What you need to do ▸
Rewrite the rows below, changing "surveyor" to "inspector" everywhere and keeping everything else unchanged. Omit the pictures from your version.

(Source data)
⟨

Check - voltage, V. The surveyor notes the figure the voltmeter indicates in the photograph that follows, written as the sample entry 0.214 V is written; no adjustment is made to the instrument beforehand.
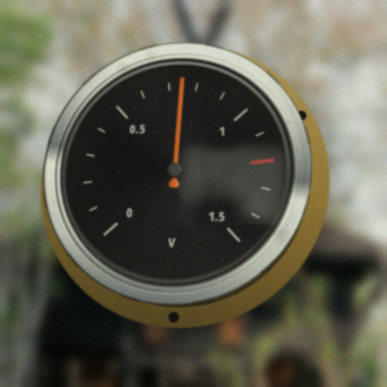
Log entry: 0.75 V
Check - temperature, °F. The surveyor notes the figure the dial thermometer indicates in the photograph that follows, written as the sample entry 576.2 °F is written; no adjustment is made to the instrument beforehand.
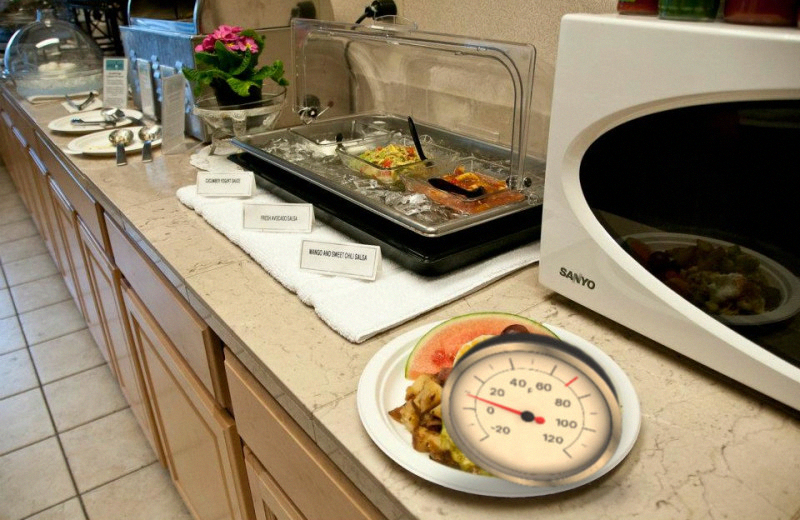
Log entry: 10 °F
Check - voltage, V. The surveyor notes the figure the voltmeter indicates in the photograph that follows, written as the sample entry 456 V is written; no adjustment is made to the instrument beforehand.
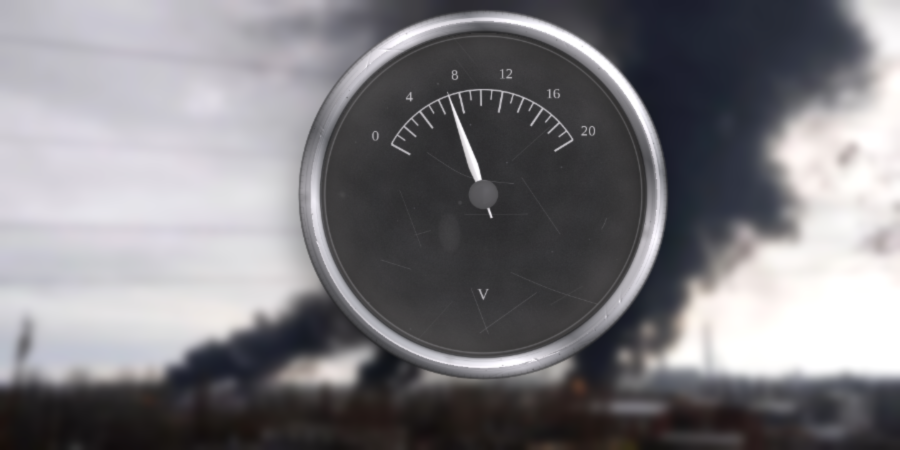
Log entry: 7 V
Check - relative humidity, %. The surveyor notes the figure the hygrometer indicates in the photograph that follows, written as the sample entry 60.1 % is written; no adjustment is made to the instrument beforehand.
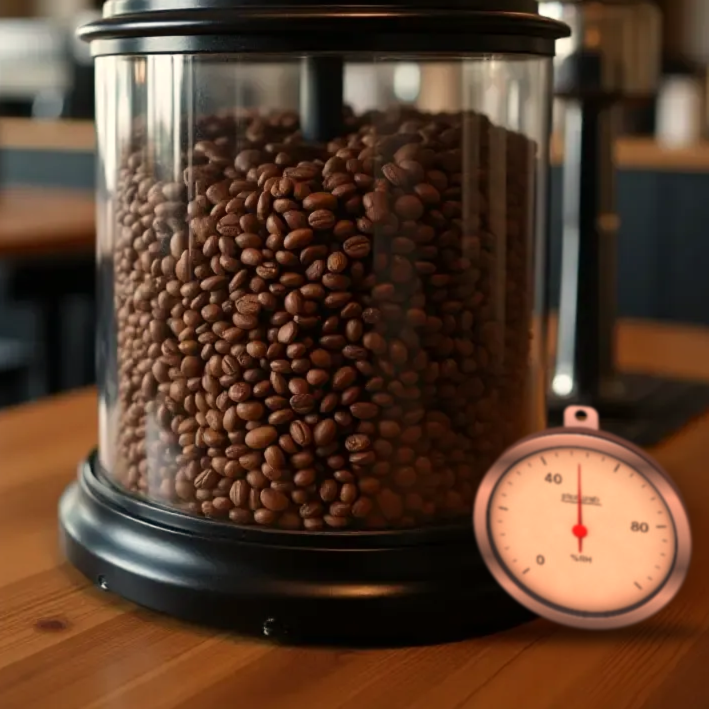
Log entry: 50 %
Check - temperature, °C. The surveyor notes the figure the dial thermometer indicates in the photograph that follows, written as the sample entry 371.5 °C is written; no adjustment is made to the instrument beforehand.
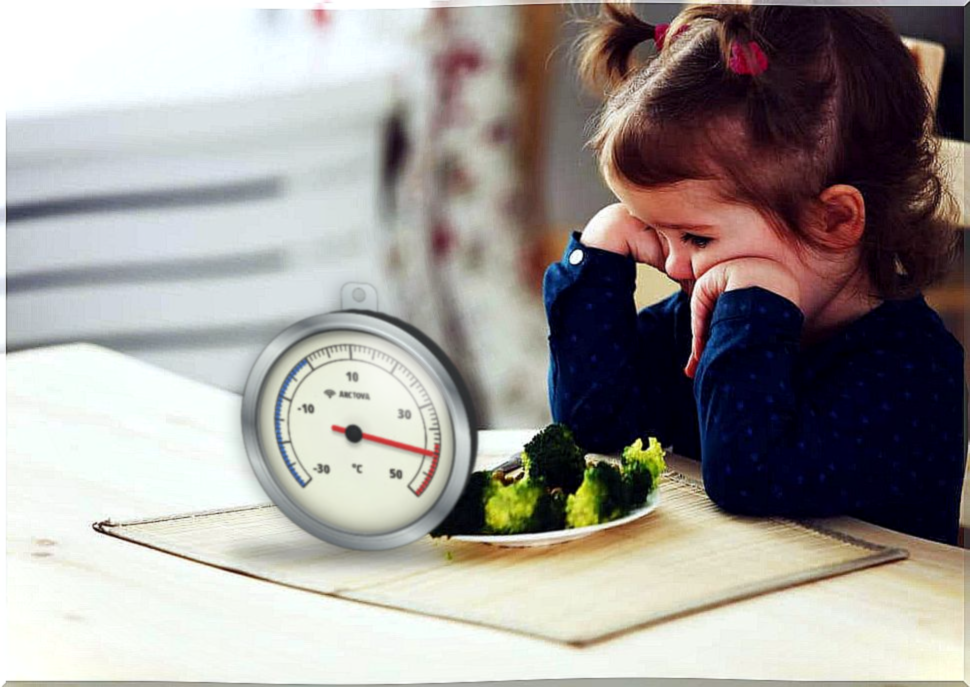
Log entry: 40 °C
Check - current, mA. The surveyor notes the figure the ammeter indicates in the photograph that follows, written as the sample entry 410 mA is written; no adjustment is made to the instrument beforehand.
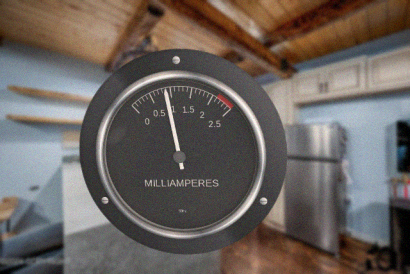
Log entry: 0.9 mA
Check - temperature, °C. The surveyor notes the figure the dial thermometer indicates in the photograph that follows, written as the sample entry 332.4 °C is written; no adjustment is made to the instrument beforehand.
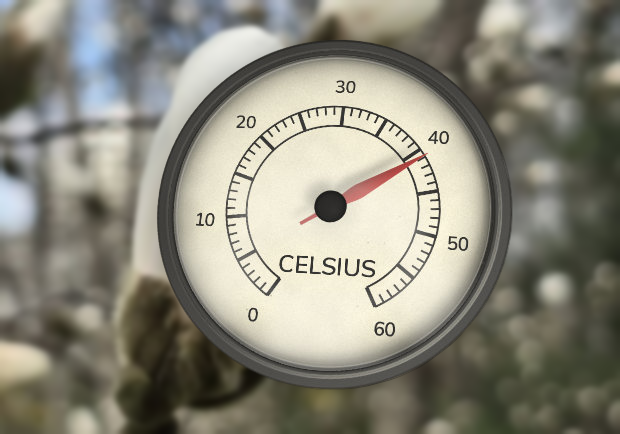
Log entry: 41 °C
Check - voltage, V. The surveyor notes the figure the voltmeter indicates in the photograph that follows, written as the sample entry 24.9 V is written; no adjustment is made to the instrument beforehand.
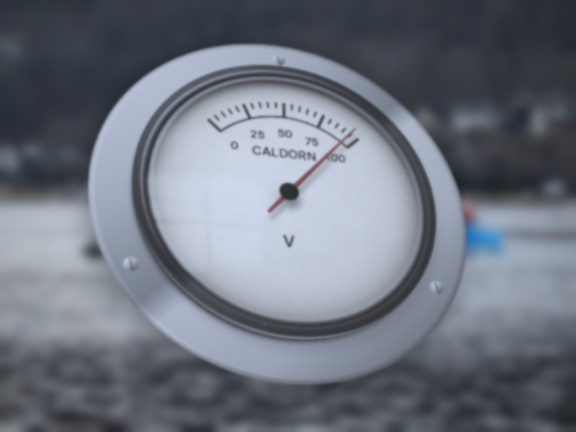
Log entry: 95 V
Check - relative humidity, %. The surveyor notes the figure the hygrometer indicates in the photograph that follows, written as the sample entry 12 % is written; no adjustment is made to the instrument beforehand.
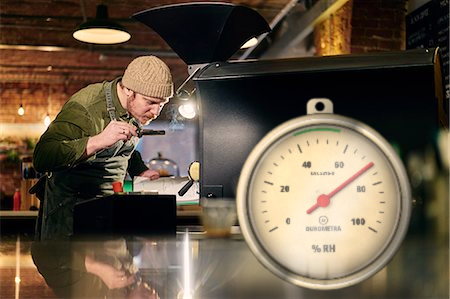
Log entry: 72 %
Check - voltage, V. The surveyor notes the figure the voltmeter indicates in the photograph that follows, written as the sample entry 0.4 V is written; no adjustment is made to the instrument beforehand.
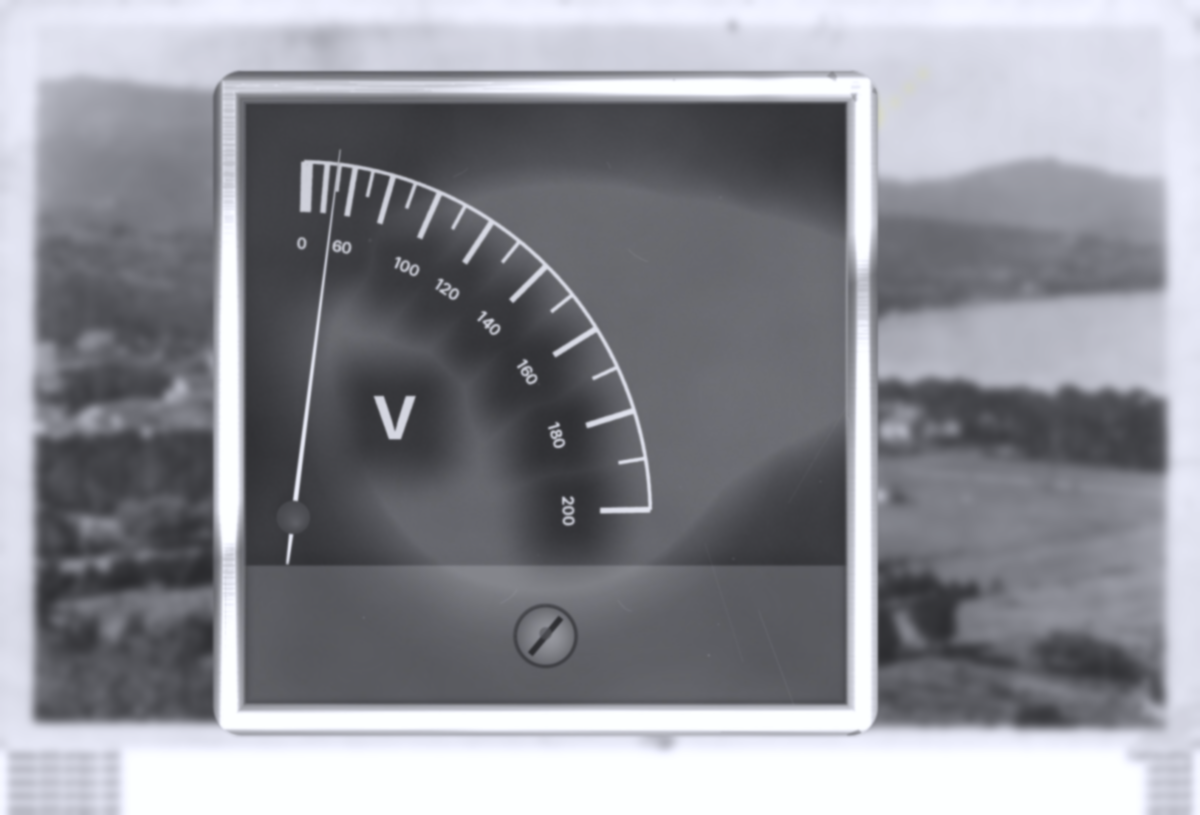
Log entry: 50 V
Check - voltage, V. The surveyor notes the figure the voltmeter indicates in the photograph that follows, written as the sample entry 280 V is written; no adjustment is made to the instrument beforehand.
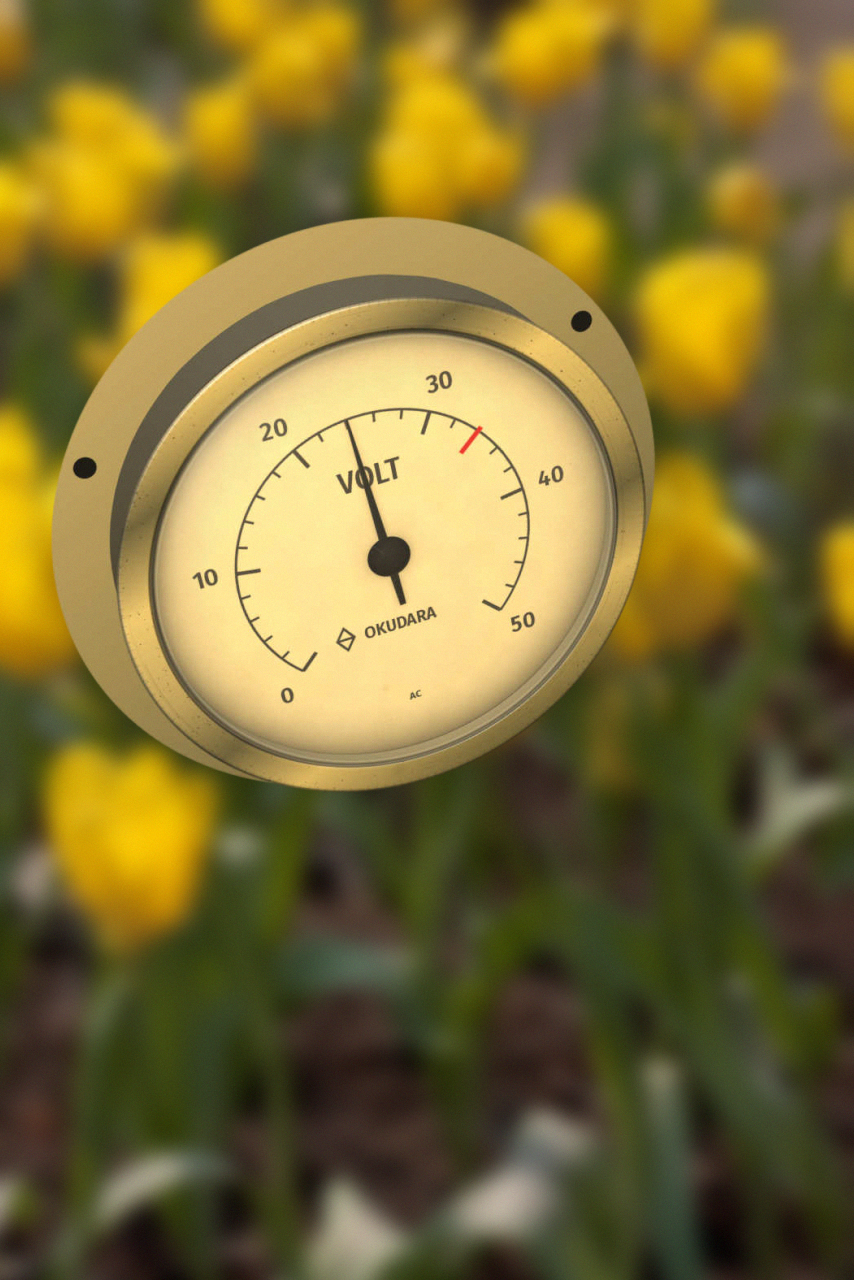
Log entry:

⟩

Problem solution ▸
Check - voltage, V. The inspector notes the figure the voltmeter indicates in the photograph that follows, written as the sample entry 0.214 V is written; no adjustment is made to the instrument beforehand.
Log entry: 0.75 V
Check - temperature, °F. The inspector notes the figure the dial thermometer indicates in the photograph that follows, written as the sample entry 576.2 °F is written; no adjustment is made to the instrument beforehand.
Log entry: 10 °F
Check - voltage, V. The inspector notes the figure the voltmeter indicates in the photograph that follows, written as the sample entry 456 V is written; no adjustment is made to the instrument beforehand.
Log entry: 7 V
Check - relative humidity, %. The inspector notes the figure the hygrometer indicates in the photograph that follows, written as the sample entry 60.1 % is written; no adjustment is made to the instrument beforehand.
Log entry: 50 %
Check - temperature, °C. The inspector notes the figure the dial thermometer indicates in the photograph that follows, written as the sample entry 371.5 °C is written; no adjustment is made to the instrument beforehand.
Log entry: 40 °C
Check - current, mA. The inspector notes the figure the ammeter indicates in the photograph that follows, written as the sample entry 410 mA is written; no adjustment is made to the instrument beforehand.
Log entry: 0.9 mA
Check - temperature, °C. The inspector notes the figure the dial thermometer indicates in the photograph that follows, written as the sample entry 332.4 °C is written; no adjustment is made to the instrument beforehand.
Log entry: 41 °C
Check - voltage, V. The inspector notes the figure the voltmeter indicates in the photograph that follows, written as the sample entry 24.9 V is written; no adjustment is made to the instrument beforehand.
Log entry: 95 V
Check - relative humidity, %. The inspector notes the figure the hygrometer indicates in the photograph that follows, written as the sample entry 12 % is written; no adjustment is made to the instrument beforehand.
Log entry: 72 %
Check - voltage, V. The inspector notes the figure the voltmeter indicates in the photograph that follows, written as the sample entry 0.4 V is written; no adjustment is made to the instrument beforehand.
Log entry: 50 V
Check - voltage, V. The inspector notes the figure the voltmeter indicates in the photograph that follows, written as the sample entry 280 V is written; no adjustment is made to the instrument beforehand.
Log entry:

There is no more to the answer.